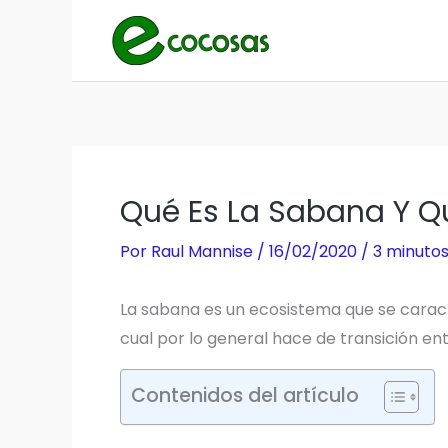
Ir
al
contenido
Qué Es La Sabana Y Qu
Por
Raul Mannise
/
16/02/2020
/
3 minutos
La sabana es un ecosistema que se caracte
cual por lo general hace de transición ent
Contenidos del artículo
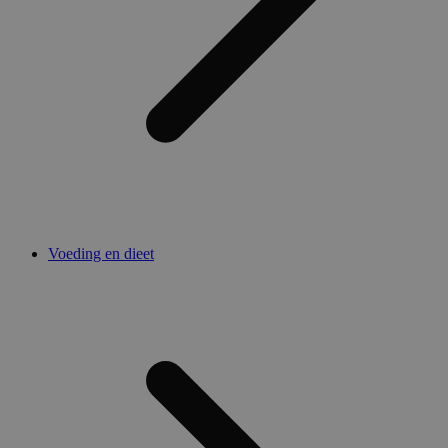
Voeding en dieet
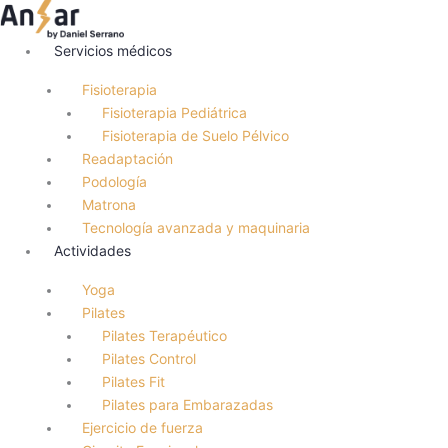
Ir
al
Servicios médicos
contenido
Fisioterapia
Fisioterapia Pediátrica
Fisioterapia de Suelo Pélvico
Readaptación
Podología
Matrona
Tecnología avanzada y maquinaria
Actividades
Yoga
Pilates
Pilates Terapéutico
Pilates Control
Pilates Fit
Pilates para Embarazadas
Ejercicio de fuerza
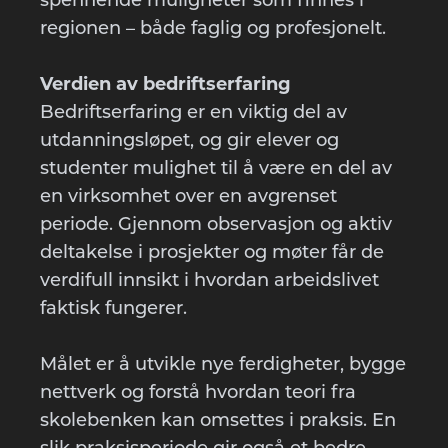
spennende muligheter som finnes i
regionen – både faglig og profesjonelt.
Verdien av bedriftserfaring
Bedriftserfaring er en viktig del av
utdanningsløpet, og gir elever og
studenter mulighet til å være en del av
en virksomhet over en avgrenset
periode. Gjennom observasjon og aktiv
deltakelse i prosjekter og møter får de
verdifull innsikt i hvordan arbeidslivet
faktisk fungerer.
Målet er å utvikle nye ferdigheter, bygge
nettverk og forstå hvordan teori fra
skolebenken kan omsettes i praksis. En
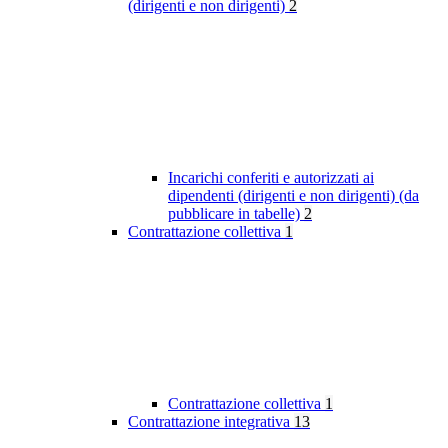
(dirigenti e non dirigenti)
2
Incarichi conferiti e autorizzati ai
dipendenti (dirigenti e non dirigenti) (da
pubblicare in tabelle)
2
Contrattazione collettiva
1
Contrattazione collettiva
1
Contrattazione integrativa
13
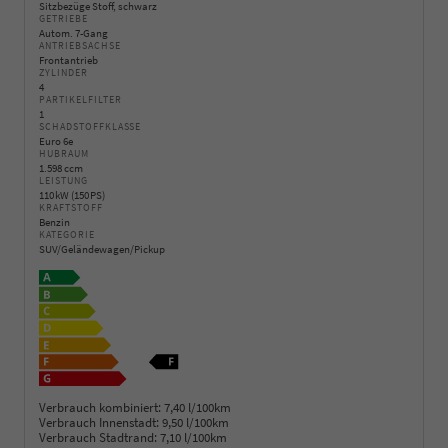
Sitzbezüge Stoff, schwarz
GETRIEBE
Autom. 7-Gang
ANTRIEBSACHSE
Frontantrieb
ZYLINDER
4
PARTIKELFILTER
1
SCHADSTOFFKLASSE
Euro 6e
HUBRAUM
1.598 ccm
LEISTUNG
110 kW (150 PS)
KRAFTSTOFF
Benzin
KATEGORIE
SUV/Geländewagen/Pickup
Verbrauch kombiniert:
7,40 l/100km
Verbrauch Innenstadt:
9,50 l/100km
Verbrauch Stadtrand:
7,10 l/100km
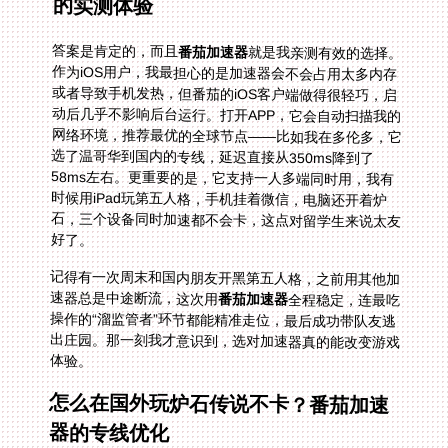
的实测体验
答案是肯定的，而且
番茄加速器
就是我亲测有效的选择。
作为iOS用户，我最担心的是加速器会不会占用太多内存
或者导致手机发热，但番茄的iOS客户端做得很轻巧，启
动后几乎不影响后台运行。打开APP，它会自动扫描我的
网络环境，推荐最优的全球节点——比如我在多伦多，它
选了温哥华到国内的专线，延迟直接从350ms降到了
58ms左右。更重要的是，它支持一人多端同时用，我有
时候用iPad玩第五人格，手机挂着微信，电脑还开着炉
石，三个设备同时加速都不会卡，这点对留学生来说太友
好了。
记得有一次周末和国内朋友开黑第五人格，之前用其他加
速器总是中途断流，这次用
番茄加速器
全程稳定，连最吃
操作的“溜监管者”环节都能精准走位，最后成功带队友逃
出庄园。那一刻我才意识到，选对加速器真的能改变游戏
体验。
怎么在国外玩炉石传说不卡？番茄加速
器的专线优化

···

## WORK INSTRUCTIONS
Transcribe every line of text in the material above, in its original order and without any changes. Leave out the pictures and their markers.

## RESULT OF THIS EXERCISE
Ir
al
contenido
Qué Es La Sabana Y Qu
Por
Raul Mannise
/
16/02/2020
/
3 minutos
La sabana es un ecosistema que se caracte
cual por lo general hace de transición ent
Contenidos del artículo
Voeding en dieet
Ir
al
Servicios médicos
contenido
Fisioterapia
Fisioterapia Pediátrica
Fisioterapia de Suelo Pélvico
Readaptación
Podología
Matrona
Tecnología avanzada y maquinaria
Actividades
Yoga
Pilates
Pilates Terapéutico
Pilates Control
Pilates Fit
Pilates para Embarazadas
Ejercicio de fuerza
spennende muligheter som finnes i
regionen – både faglig og profesjonelt.
Verdien av bedriftserfaring
Bedriftserfaring er en viktig del av
utdanningsløpet, og gir elever og
studenter mulighet til å være en del av
en virksomhet over en avgrenset
periode. Gjennom observasjon og aktiv
deltakelse i prosjekter og møter får de
verdifull innsikt i hvordan arbeidslivet
faktisk fungerer.
Målet er å utvikle nye ferdigheter, bygge
nettverk og forstå hvordan teori fra
skolebenken kan omsettes i praksis. En
(dirigenti e non dirigenti)
2
Incarichi conferiti e autorizzati ai
dipendenti (dirigenti e non dirigenti) (da
pubblicare in tabelle)
2
Contrattazione collettiva
1
Contrattazione collettiva
1
Contrattazione integrativa
13
Sitzbezüge Stoff, schwarz
GETRIEBE
Autom. 7-Gang
ANTRIEBSACHSE
Frontantrieb
ZYLINDER
4
PARTIKELFILTER
1
SCHADSTOFFKLASSE
Euro 6e
HUBRAUM
1.598 ccm
LEISTUNG
110 kW (150 PS)
KRAFTSTOFF
Benzin
KATEGORIE
SUV/Geländewagen/Pickup
Verbrauch kombiniert:
7,40 l/100km
Verbrauch Innenstadt:
9,50 l/100km
Verbrauch Stadtrand:
7,10 l/100km
的实测体验
答案是肯定的，而且
番茄加速器
就是我亲测有效的选择。
作为iOS用户，我最担心的是加速器会不会占用太多内存
或者导致手机发热，但番茄的iOS客户端做得很轻巧，启
动后几乎不影响后台运行。打开APP，它会自动扫描我的
网络环境，推荐最优的全球节点——比如我在多伦多，它
选了温哥华到国内的专线，延迟直接从350ms降到了
58ms左右。更重要的是，它支持一人多端同时用，我有
时候用iPad玩第五人格，手机挂着微信，电脑还开着炉
石，三个设备同时加速都不会卡，这点对留学生来说太友
好了。
记得有一次周末和国内朋友开黑第五人格，之前用其他加
速器总是中途断流，这次用
番茄加速器
全程稳定，连最吃
操作的“溜监管者”环节都能精准走位，最后成功带队友逃
出庄园。那一刻我才意识到，选对加速器真的能改变游戏
体验。
怎么在国外玩炉石传说不卡？番茄加速
器的专线优化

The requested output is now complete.